Re: 4 Gigabytes of RAM are not enough!

[R J Cano <0xcc00ffffeeee@gmail.com>]

 Hi!,

 I had a wrong result... some things cannot be grouped inside a single
"while" loop as I shown previously.

 But I fixed it... a little bit slower but correct.

 Cheers,

 Remy

 P.S.: Bonus feature, but beware with overflows when using w=1 option.

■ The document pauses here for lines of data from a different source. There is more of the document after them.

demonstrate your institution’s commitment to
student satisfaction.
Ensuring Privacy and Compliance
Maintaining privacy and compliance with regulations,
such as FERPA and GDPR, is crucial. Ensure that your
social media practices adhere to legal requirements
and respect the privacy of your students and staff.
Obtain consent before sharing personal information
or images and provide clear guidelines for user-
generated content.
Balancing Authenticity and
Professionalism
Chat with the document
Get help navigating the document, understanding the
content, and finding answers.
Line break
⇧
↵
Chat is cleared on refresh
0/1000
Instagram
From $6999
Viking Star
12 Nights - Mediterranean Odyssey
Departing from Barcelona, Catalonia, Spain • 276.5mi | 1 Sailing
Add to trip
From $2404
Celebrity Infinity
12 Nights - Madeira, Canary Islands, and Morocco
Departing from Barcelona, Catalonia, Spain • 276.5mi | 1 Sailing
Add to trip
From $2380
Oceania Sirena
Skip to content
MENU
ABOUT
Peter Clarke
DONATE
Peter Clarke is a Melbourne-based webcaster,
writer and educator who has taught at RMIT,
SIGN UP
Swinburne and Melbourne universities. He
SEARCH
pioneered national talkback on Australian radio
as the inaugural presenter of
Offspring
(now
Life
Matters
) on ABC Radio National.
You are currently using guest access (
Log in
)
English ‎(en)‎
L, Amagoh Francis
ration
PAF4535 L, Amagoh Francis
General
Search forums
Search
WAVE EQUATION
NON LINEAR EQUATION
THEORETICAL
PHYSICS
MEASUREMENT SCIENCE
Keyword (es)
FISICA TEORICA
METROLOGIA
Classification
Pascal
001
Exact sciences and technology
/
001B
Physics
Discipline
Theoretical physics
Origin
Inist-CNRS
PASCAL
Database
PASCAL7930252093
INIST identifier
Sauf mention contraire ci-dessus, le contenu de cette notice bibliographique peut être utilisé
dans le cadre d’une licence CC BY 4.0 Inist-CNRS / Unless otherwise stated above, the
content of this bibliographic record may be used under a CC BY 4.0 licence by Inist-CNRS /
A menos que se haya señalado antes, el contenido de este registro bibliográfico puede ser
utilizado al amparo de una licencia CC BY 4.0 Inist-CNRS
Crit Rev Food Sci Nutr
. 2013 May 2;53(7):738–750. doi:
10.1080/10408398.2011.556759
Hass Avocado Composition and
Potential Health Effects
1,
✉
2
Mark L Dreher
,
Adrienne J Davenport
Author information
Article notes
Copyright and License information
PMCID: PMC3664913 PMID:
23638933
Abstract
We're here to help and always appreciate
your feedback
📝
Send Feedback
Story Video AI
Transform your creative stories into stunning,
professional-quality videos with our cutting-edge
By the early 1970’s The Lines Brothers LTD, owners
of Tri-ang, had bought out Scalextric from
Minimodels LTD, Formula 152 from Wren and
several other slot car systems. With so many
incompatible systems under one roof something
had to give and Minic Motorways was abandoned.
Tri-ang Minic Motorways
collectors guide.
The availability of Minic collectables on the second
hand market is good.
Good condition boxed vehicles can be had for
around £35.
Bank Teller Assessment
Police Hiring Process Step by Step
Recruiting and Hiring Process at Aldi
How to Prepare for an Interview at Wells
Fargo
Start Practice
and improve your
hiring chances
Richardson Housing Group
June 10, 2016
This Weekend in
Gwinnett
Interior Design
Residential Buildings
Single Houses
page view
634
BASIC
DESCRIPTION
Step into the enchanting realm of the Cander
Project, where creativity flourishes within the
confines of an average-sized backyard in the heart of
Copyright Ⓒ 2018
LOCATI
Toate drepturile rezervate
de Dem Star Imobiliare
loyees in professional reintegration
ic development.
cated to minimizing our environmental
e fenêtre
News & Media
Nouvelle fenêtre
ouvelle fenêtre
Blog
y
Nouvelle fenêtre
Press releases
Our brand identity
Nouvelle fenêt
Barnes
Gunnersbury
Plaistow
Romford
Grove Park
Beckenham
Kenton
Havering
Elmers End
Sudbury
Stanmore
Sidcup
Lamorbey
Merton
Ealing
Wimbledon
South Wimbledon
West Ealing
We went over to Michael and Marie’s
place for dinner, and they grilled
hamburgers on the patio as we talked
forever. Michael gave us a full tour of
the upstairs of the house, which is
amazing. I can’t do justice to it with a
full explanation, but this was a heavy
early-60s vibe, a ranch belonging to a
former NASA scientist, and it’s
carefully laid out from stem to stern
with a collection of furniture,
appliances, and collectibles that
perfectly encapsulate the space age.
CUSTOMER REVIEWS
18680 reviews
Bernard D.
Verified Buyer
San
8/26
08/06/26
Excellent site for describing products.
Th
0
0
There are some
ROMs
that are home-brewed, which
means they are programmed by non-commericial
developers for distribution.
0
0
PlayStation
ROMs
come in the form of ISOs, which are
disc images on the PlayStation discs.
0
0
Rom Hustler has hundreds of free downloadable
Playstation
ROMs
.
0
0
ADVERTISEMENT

Notice if 2<=m<n, how the first m!-1 terms given by Ticket1b(m) are
the same corresponding values for Ticket1b(n), but multiplied/divided
by B^(n-m);

/* (PARI) R. J. Cano, Apr 22 2017; Note: For a best performance, use this script with GP2C. */

Ticket1b(n,{B=10},{w=0})={ /* Computes a "final representation" (by default in decimal) for the first n!-1 terms of A217626, storing them as a "t_VECSMALL" object */

  n=max(2,n);
  my(x0:vecsmall,x:vecsmall,y:vecsmall,i:small,j:small,k:small,u:small,t:small,Q:vecsmall,p:small,bb:small,m:small);
  x=Vecsmall(vector(n,i,i-1));
  m=n!-1;
  Q=Vecsmall(0,m);
  k=0;
  bb=B;

  while(k++<=#Q,

    x0=x;

   if(w,
     
      /* Implements Schmuel Zak's algorithm -- Start */
      u=1;
      r=k;
      while(u++<k,if(r%u,break,r\=u)); /* These 3 initial lines are an adaptation from the Charles Greathouse IV 's A055881 program. */
      j=u;
      j\=2;
      i=0;
      while(i++<=j,
       t=x[i];
        x[i]=x[1+u-i];
        x[1+u-i]=t
      )
      /* Implements Schmuel Zak's algorithm -- End */
      
   ,
   
      /* Implements Narayana Pandit's lex-order algorithm -- Start */
      i=#x-1;
      while((x[i]>=x[i+1])&&i,i--);
      j=#x;
      while((x[i]>=x[j])&&(j>i),j--);
      t=x[j];
      x[j]=x[i];
      x[i]=t;
      u=#x;
      u-=i;
      u\=2;
      u++;
      while(u--,
        t=x[i+u];
        x[i+u]=x[1+#x-u];
        x[1+#x-u]=t;
      )
      /* Implements Narayana Pandit's lex-order algorithm -- End */
      
    );

    y=x;
    
    r=0;
    while(r++<#y, y[r  ]-= x0[r] );
    r=0;
    while(r++<#y, y[r+1]+=  y[r] );
    p=1;
    r=0;
    while(r++<#y, Q[k  ]+=  y[#y-r]*p; p*=bb )

  );

  return(Q);

}